[Start of Attachment]
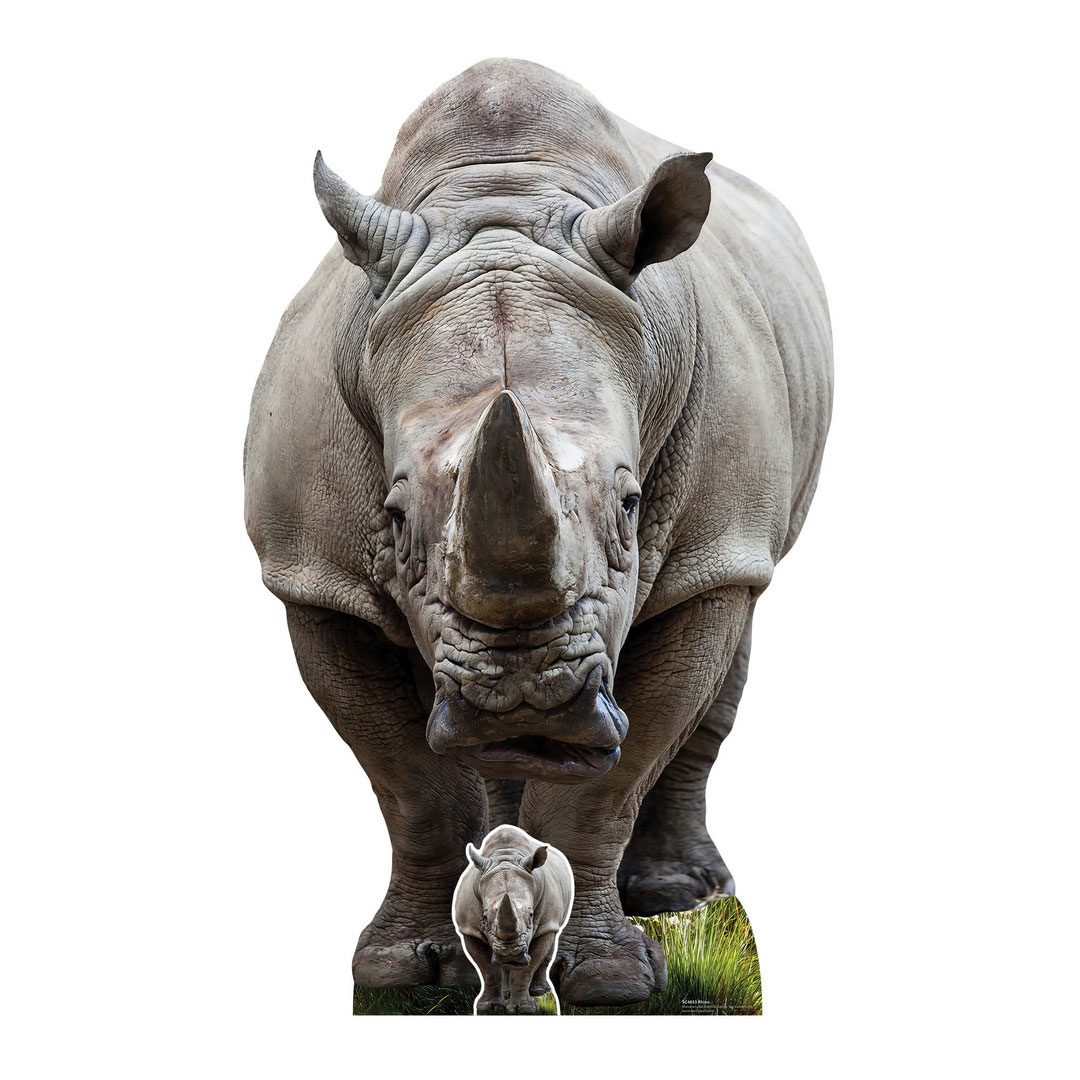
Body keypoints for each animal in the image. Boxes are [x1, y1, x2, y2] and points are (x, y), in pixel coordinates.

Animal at [453, 825, 574, 1014]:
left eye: (531, 915)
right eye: (484, 917)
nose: (510, 954)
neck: (506, 857)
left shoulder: (546, 923)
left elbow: (527, 970)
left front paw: (523, 1009)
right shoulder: (469, 929)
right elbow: (488, 970)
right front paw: (489, 1007)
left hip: (553, 919)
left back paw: (539, 991)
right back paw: (506, 992)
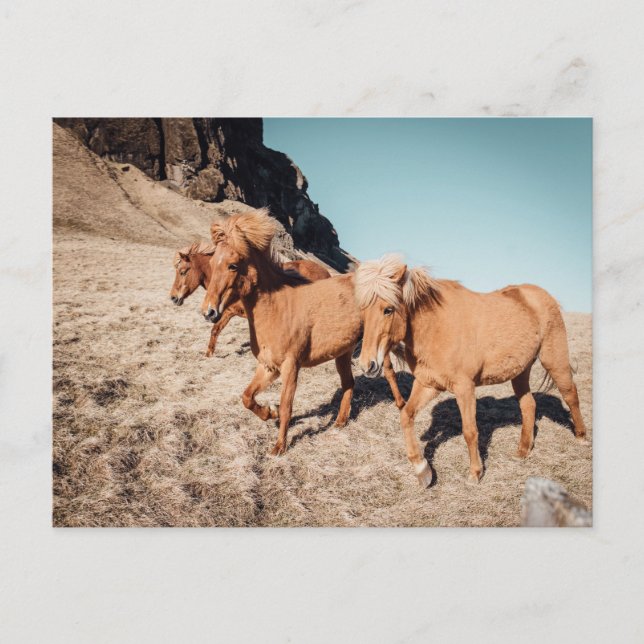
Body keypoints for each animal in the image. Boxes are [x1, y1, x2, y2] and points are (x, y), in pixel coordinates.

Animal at [169, 240, 331, 356]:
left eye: (183, 271)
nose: (173, 298)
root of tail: (325, 272)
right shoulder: (227, 313)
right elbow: (215, 330)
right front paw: (208, 354)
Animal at [200, 208, 406, 456]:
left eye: (232, 265)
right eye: (212, 262)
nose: (208, 312)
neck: (276, 309)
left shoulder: (291, 366)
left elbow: (287, 406)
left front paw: (279, 446)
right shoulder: (268, 367)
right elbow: (247, 397)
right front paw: (270, 412)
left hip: (375, 346)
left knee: (389, 371)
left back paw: (401, 405)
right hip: (343, 353)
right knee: (348, 383)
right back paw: (340, 422)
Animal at [354, 254, 588, 488]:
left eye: (388, 309)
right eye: (362, 311)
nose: (368, 365)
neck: (436, 327)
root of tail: (542, 295)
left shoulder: (464, 387)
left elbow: (470, 431)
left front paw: (475, 473)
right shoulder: (428, 384)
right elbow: (406, 416)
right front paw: (422, 470)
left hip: (554, 360)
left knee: (570, 394)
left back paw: (581, 437)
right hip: (520, 371)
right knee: (528, 405)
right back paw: (523, 450)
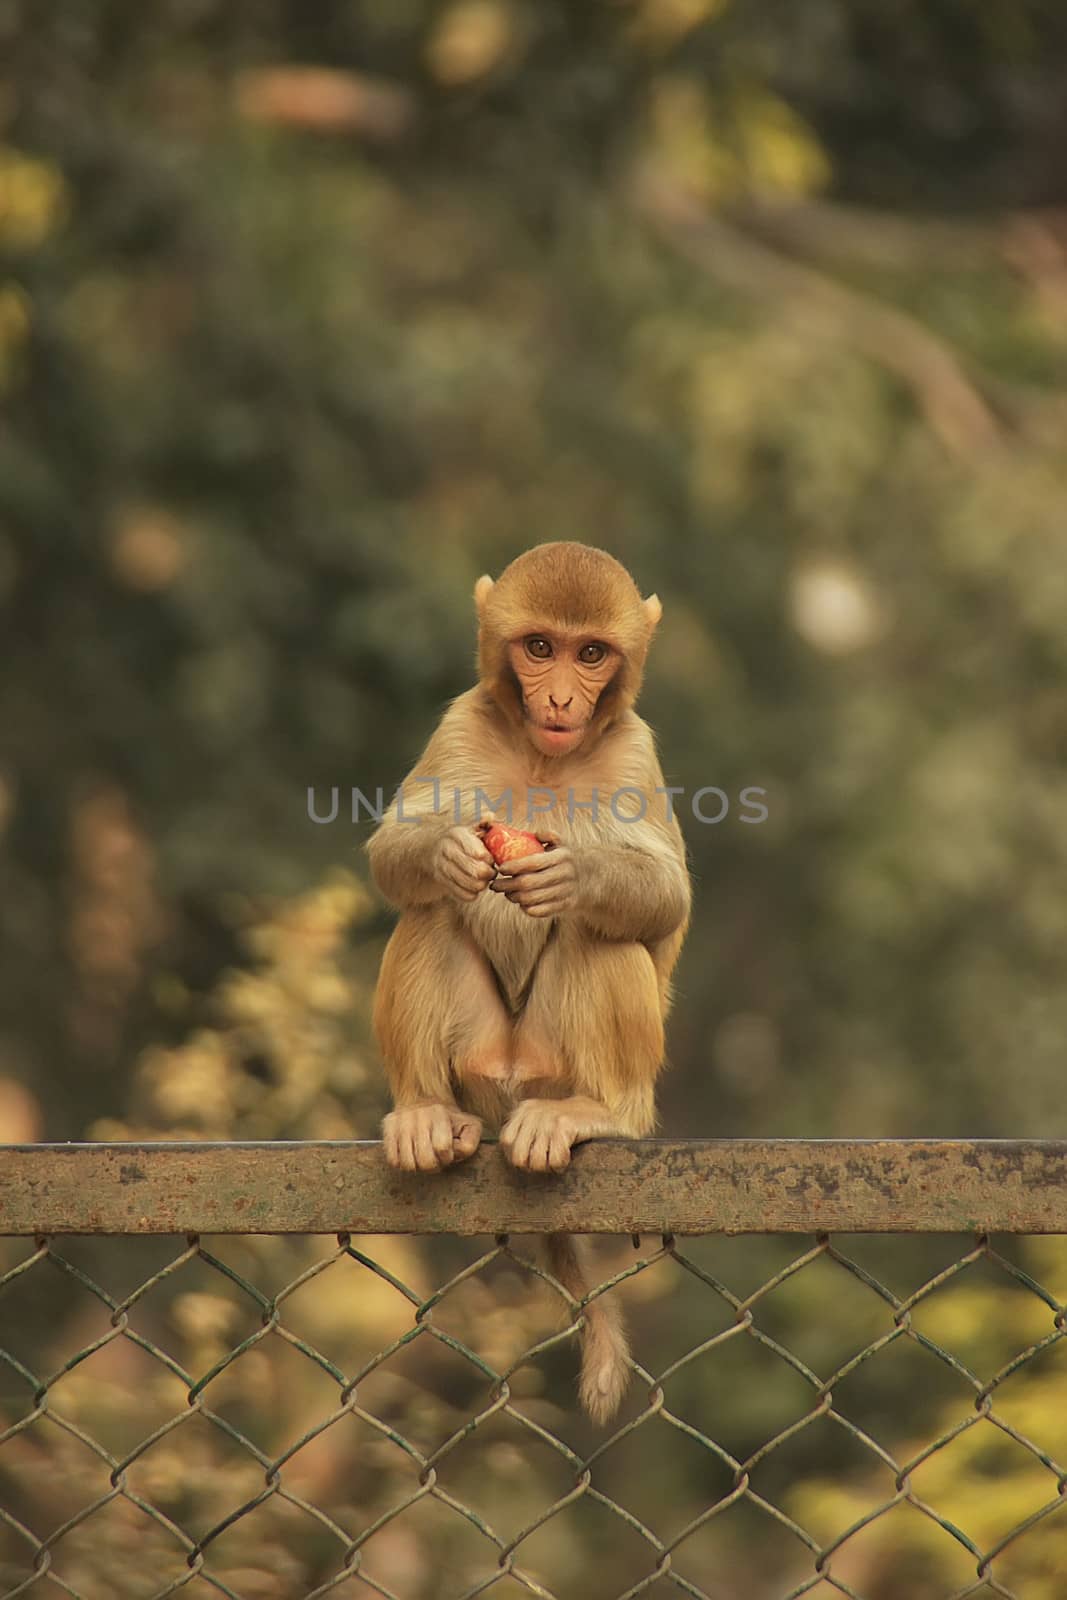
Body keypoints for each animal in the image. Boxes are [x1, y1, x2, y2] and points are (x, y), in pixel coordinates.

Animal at [367, 540, 694, 1427]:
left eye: (592, 654)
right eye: (539, 647)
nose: (557, 696)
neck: (545, 754)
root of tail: (516, 1086)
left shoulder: (635, 748)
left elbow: (662, 895)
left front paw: (575, 873)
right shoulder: (460, 721)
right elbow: (394, 858)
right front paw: (445, 851)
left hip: (565, 1067)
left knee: (598, 936)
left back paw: (598, 1113)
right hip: (481, 1064)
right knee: (429, 916)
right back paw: (423, 1113)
[End of Attachment]
TRY IT
The answer must be an exact copy of every record above, minus the pictures.

WRITTEN RESPONSE
Body keypoints for each animal in the image. Boxes are [x1, y1, x2, y2] and points are (x, y), in pixel coordinates.

Animal at [453, 825, 574, 1014]:
left eye: (531, 915)
right eye: (484, 917)
nose: (510, 954)
neck: (506, 857)
left shoulder: (546, 923)
left elbow: (527, 970)
left front paw: (523, 1009)
right shoulder: (469, 929)
right elbow: (488, 970)
right front paw: (489, 1007)
left hip: (553, 919)
left back paw: (539, 991)
right back paw: (506, 992)
Body keypoints for each animal in the image. Boxes are [x1, y1, x2, y2] and points are (x, y), in pixel coordinates.

Animal at [169, 240, 331, 356]:
left eye: (183, 271)
nose: (173, 298)
root of tail: (325, 272)
right shoulder: (227, 313)
right elbow: (215, 330)
right front paw: (208, 354)
Animal at [200, 208, 406, 456]:
left eye: (232, 265)
right eye: (212, 262)
nose: (208, 312)
neck: (276, 309)
left shoulder: (291, 366)
left elbow: (287, 406)
left front paw: (279, 446)
right shoulder: (268, 367)
right elbow: (247, 397)
right front paw: (270, 412)
left hip: (375, 346)
left knee: (389, 371)
left back paw: (401, 405)
right hip: (343, 353)
right knee: (348, 383)
right back paw: (340, 422)
Animal at [354, 254, 588, 488]:
left eye: (388, 309)
right eye: (362, 311)
nose: (368, 365)
neck: (436, 327)
root of tail: (542, 295)
left shoulder: (464, 387)
left elbow: (470, 431)
left front paw: (475, 473)
right shoulder: (428, 384)
right elbow: (406, 416)
right front paw: (422, 470)
left hip: (554, 360)
left knee: (570, 394)
left back paw: (581, 437)
right hip: (520, 371)
right knee: (528, 405)
right back paw: (523, 450)
Body keypoints for each animal in the image. Boxes are [x1, y1, x2, y2] and points are (x, y), in pixel coordinates.

Animal at [367, 540, 694, 1427]:
left eye: (592, 654)
right eye: (539, 647)
nose: (557, 696)
neck: (545, 754)
root of tail: (516, 1086)
left shoulder: (635, 748)
left elbow: (662, 895)
left front paw: (575, 873)
right shoulder: (460, 721)
right elbow: (394, 858)
right front paw: (445, 851)
left hip: (565, 1067)
left knee: (598, 936)
left back paw: (598, 1113)
right hip: (481, 1064)
right knee: (429, 916)
right back paw: (423, 1113)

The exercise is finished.